Github user pwendell commented on a diff in the pull request:

    https://github.com/apache/spark/pull/300#discussion_r11721049
  
    --- Diff: 
streaming/src/main/scala/org/apache/spark/streaming/receiver/NetworkReceiver.scala
 ---
    @@ -0,0 +1,209 @@
    +/*
    + * Licensed to the Apache Software Foundation (ASF) under one or more
    + * contributor license agreements.  See the NOTICE file distributed with
    + * this work for additional information regarding copyright ownership.
    + * The ASF licenses this file to You under the Apache License, Version 2.0
    + * (the "License"); you may not use this file except in compliance with
    + * the License.  You may obtain a copy of the License at
    + *
    + *    http://www.apache.org/licenses/LICENSE-2.0
    + *
    + * Unless required by applicable law or agreed to in writing, software
    + * distributed under the License is distributed on an "AS IS" BASIS,
    + * WITHOUT WARRANTIES OR CONDITIONS OF ANY KIND, either express or implied.

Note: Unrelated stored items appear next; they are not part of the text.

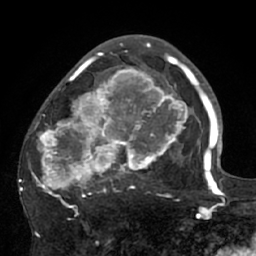
Breast MRI (dynamic contrast-enhanced), one axial slice; position 39 of 66 along the scan axis; cropped to one breast; dynamic contrast-enhanced series, time point 2 of 7 at this slice position (early post-contrast); 1.5 T; TE 3 ms, TR 6.1 ms; 2.4 mm slice thickness; 256 × 256 image matrix, field of view 170 × 170 mm. Female patient.
Outlined on this slice (semi-automatically segmented with operator editing):
- enhancing-tissue mask used for the functional tumour volume (all voxels passing the contrast-enhancement thresholds inside the analysis volume; usually the tumour): bounding box (x1, y1, x2, y2) in pixels: (19, 56, 195, 209)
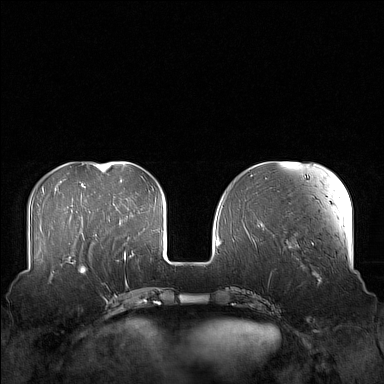
Breast MRI (dynamic contrast-enhanced), one axial slice. Slice 49 of 160 in the series (ordered by position). Dynamic contrast-enhanced series, time point 2 of 7 at this slice position (early post-contrast). 1.5 T. TE 1.8 ms, TR 5 ms. 1 mm slice thickness. 384 × 384 image matrix, field of view 360 × 360 mm. Female patient.
Annotated regions visible in this slice (semi-automatic segmentation, software-assisted and operator-edited):
- enhancing-tissue mask used for the functional tumour volume (all voxels passing the contrast-enhancement thresholds inside the analysis volume; usually the tumour): box from (x=58, y=249) to (x=106, y=301) px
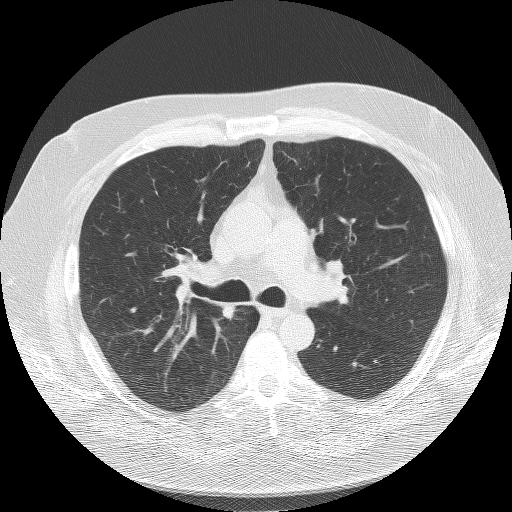
Axial slice from a low-dose chest CT screening exam; third screening round (two years after baseline); lung window (W 1500 / L -600 HU); 2.5 mm slice thickness; lung (sharp) reconstruction kernel (BONE); slice 46 of 136 in the series. Male participant, aged 58 years at enrolment. Former smoker at enrolment.
• Lesion marked by an expert reader, bounding box (x1, y1, x2, y2) in pixels: (198, 288, 255, 338).
• The exam's reader record, not a measurement of the box and not confirmed to be the same lesion: non-calcified nodule or mass ≥4 mm, right upper lobe, 9 × 8 mm, spiculated (stellate) margins, soft tissue attenuation, pre-existing on the prior screen: yes; interval growth: yes.
• Lung cancer was diagnosed 157 days after this screen: squamous cell carcinoma, NOS, right upper lobe, moderately differentiated (G2), stage IA (AJCC 6th edition), 18 mm at pathology.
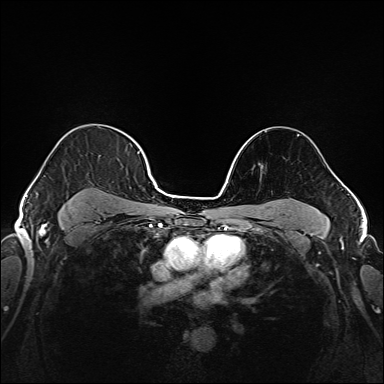
Breast MRI (dynamic contrast-enhanced), one axial slice. Slice 121 of 208 in the series (ordered by position). Dynamic contrast-enhanced series, time point 2 of 6 at this slice position (early post-contrast). 1.5 T. TE 2.3 ms, TR 5.2 ms. 1 mm slice thickness. 384 × 384 image matrix. Female patient.
Structures marked on this image (semi-automatic segmentation, software-assisted and operator-edited):
- enhancing-tissue mask used for the functional tumour volume (all voxels passing the contrast-enhancement thresholds inside the analysis volume; usually the tumour): bounding box [x1, y1, x2, y2] px = [37, 139, 144, 221]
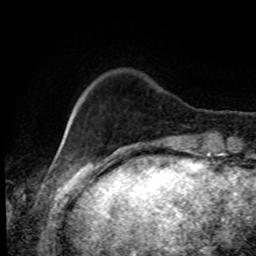
Breast MRI, one axial slice. Cropped to one breast. Dynamic contrast-enhanced series, time point 2 of 8 at this slice position (early post-contrast). 1.5 T. TE 4.2 ms, TR 7 ms. 256 × 256 image matrix, field of view 170 × 170 mm. Female patient.
Annotated regions visible in this slice (semi-automatic segmentation, software-assisted and operator-edited):
- enhancing-tissue mask used for the functional tumour volume (all voxels passing the contrast-enhancement thresholds inside the analysis volume; usually the tumour): bounding box <73,98,82,112> (left, top, right, bottom; pixels)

    + * See the License for the specific language governing permissions and
    + * limitations under the License.
    + */
    +
    +package org.apache.spark.streaming.receiver
    +
    +import java.nio.ByteBuffer
    +
    +import scala.collection.mutable.ArrayBuffer
    +
    +import org.apache.spark.storage.StorageLevel
    +
    +/**
    + * Abstract class of a receiver that can be run on worker nodes to receive 
external data. A
    + * custom receiver can be defined by defining the functions onStart() and 
onStop(). onStart()
    + * should define the setup steps necessary to start receiving data,
    + * and onStop() should define the cleanup steps necessary to stop 
receiving data. A custom
    + * receiver would look something like this.
    + *
    + * class MyReceiver(storageLevel) extends 
NetworkReceiver[String](storageLevel) {
    + *   def onStart() {
    + *     // Setup stuff (start threads, open sockets, etc.) to start 
receiving data.
    + *     // Must start new thread to receive data, as onStart() must be 
non-blocking.
    + *
    + *     // Call store(...) in those threads to store received data into 
Spark's memory.
    + *
    + *     // Call stop(...), restart() or reportError(...) on any thread 
based on how
    + *     // different errors should be handled.
    + *
    + *     // See corresponding method documentation for more details.
    + *   }
    + *
    + *   def onStop() {
    + *     // Cleanup stuff (stop threads, close sockets, etc.) to stop 
receiving data.
    + *   }
    + * }
    + */
    +abstract class NetworkReceiver[T](val storageLevel: StorageLevel) extends 
Serializable {
    --- End diff --
    
    Since you are doing a refactoring here, is there any reason not to just 
call this `Receiver` instead of `NetworkReceiver`? I always found this a bit 
strange. In Spark most components communicate somehow over the network, but we 
don't call them e.g. `NetworkBlockManager`, `NetworkExecutor`, etc... 
    
    Also since this is a very general interface, there is no reason someone 
couldn't build one of these that e.g. read data from a filesystem.